BREAKING DOWN Hyperdeflation
Hyperdeflation is a more or less theoretical term, and there is no exact measure of difference between it and deflation. However, hyperdeflation, like deflation, can lead to a deflationary spiral in which a deflationary environment leads to lower production, lower wages and lower demand, and thus lower price levels. This scenario creates a positive feedback loop that continues until an outside force (the government, for example) steps in.
The United States has experienced severe periods of deflation just before and right after the Civil War, and at the onset of the Great Depression. Some economists believe that the financial crisis of 2007-2009 brought on a period of deflation in the United States. Japan entered a severe period of deflation that has been ongoing since the 1990s.
Example of Hyperdeflation
Unlike hyperinflation, there are no real-world examples of hyperdeflation in history. Recently, however, the world has seen the emergence of cryptocurrency: decentralized digital currency that works through a blockchain, or public transaction ledger. Bitcoin, created in 2009, was the first digital currency and remains the most well-known. Many observers have labeled its recent volatility as an unprecedented example of hyperdeflation. Some cryptocurrency experts and economists label its rising prices as a bubble, noting that the currency has long-term prospects. However, they also point out the possibility that deflation will occur.
By design, the number of new coins decreases each year, but demand for Bitcoin is growing. This dynamic may lead to the digital economy entering a deflationary period. Since no centralized banking system or Federal Reserve equivalent oversees the currency, no intervention policies will be set into motion.
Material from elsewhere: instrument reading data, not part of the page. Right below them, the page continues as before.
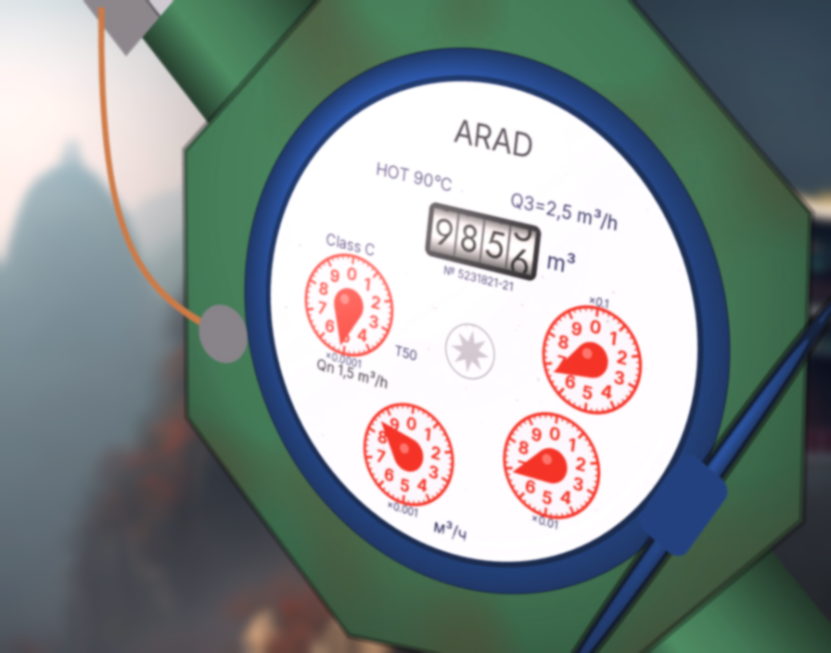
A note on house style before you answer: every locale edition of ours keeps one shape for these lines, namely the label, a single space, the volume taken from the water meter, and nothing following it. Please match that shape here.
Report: 9855.6685 m³
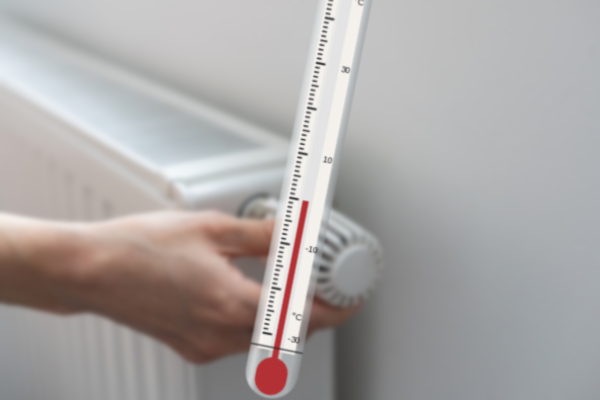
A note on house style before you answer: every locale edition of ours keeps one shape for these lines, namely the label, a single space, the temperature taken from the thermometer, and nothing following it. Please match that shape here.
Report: 0 °C
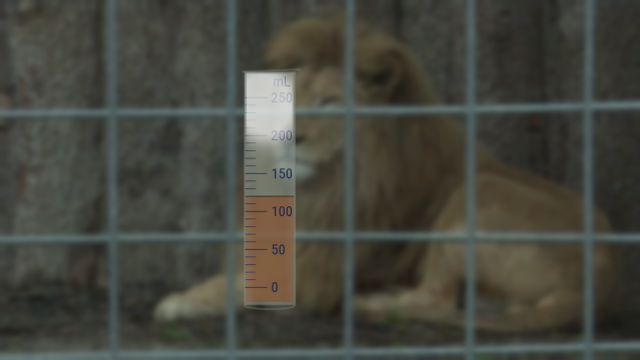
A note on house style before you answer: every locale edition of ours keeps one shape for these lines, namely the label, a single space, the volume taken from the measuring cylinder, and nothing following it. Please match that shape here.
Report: 120 mL
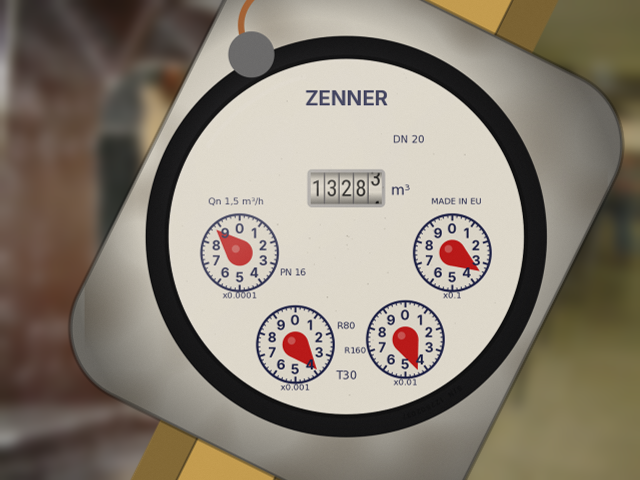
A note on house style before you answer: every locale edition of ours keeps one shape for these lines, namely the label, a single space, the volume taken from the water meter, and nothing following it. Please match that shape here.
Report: 13283.3438 m³
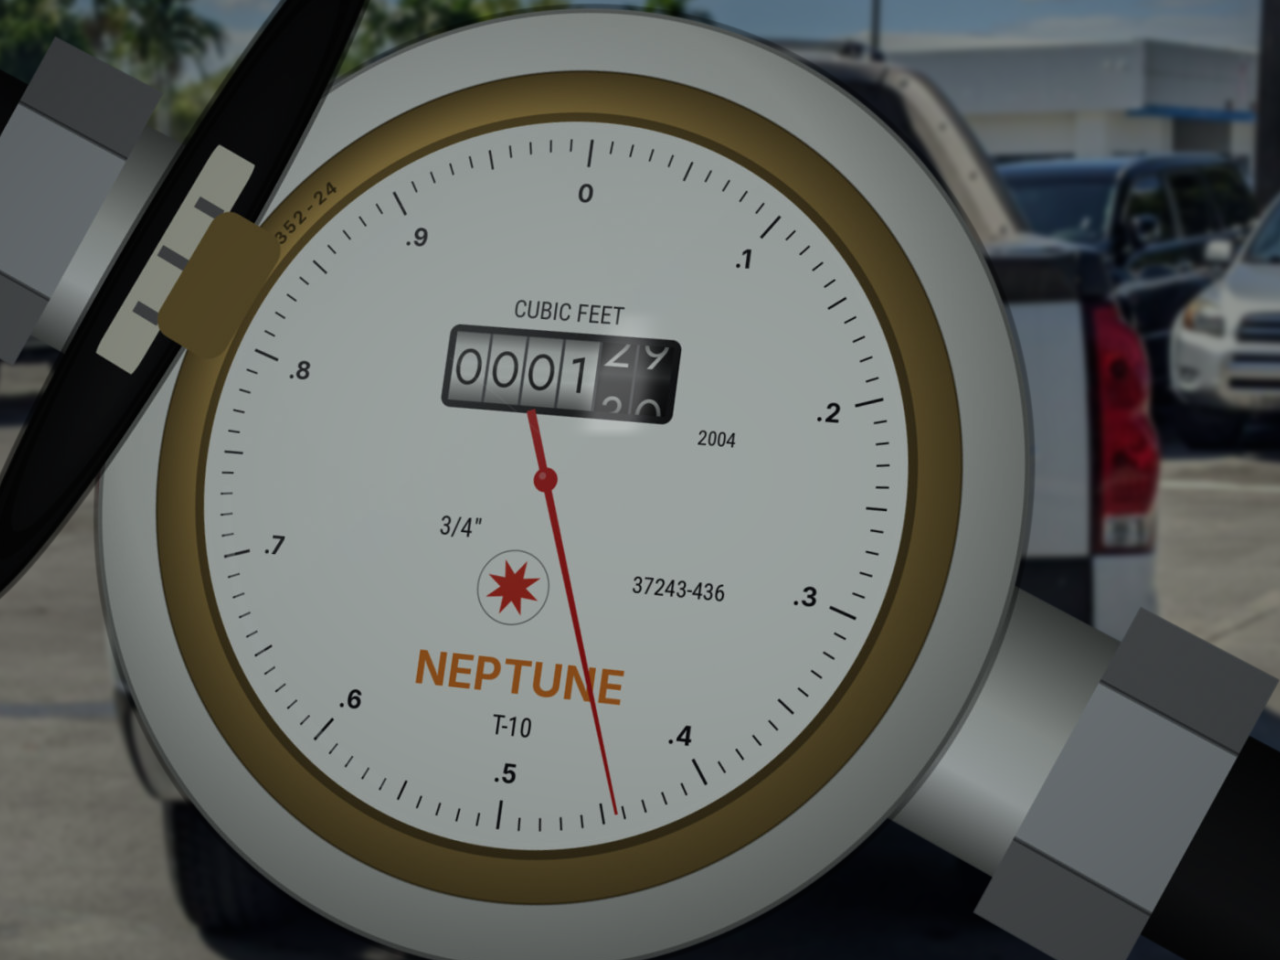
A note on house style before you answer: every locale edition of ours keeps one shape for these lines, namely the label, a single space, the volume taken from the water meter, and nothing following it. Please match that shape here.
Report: 129.44 ft³
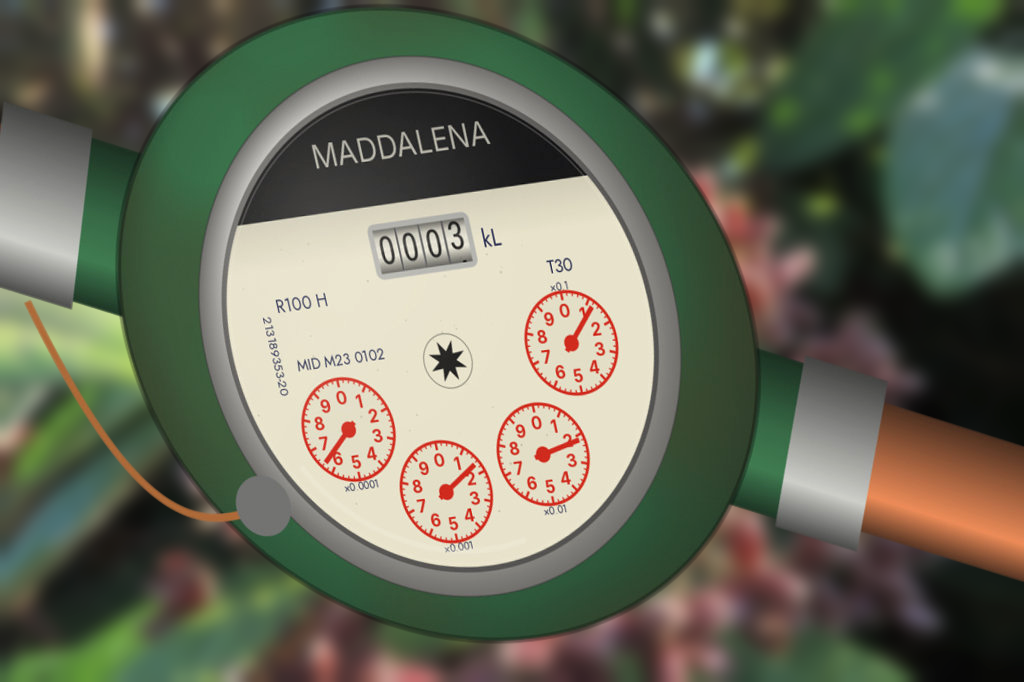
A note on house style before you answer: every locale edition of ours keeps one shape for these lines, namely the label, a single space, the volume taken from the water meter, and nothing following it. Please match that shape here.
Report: 3.1216 kL
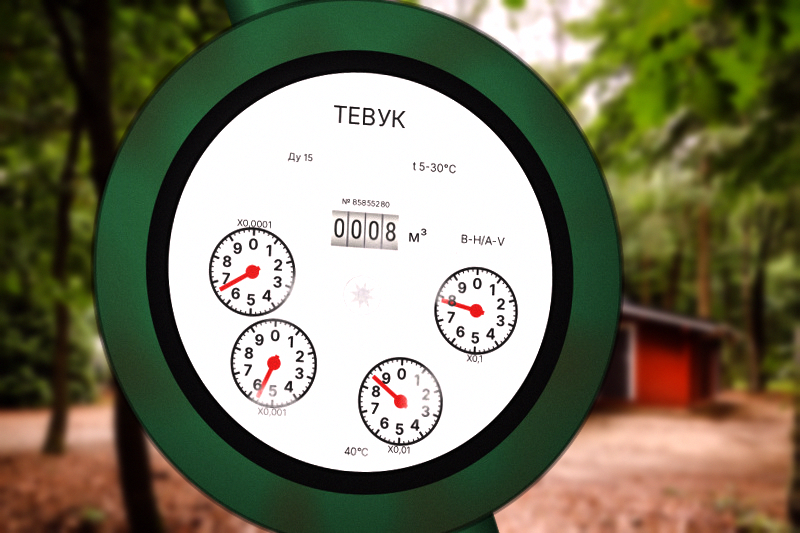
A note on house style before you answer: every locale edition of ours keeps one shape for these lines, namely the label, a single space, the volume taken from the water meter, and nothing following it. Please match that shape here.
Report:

Furthermore, Bitcoin cannot be dropped and picked up by a fortunate passerby; if one loses their personal key, they lose the money, and the money is effectively pulled out of circulation. Additionally, there is a high level of wealth concentration among Bitcoin holders, meaning there is a relatively small number of users who can sell or, more importantly to this scenario, not sell. With rising value comes more incentive to buy and hoard Bitcoin, which only increases the price and further decreases supply. This situation could hypothetically lead to a real-world occurrence of hyperdeflation.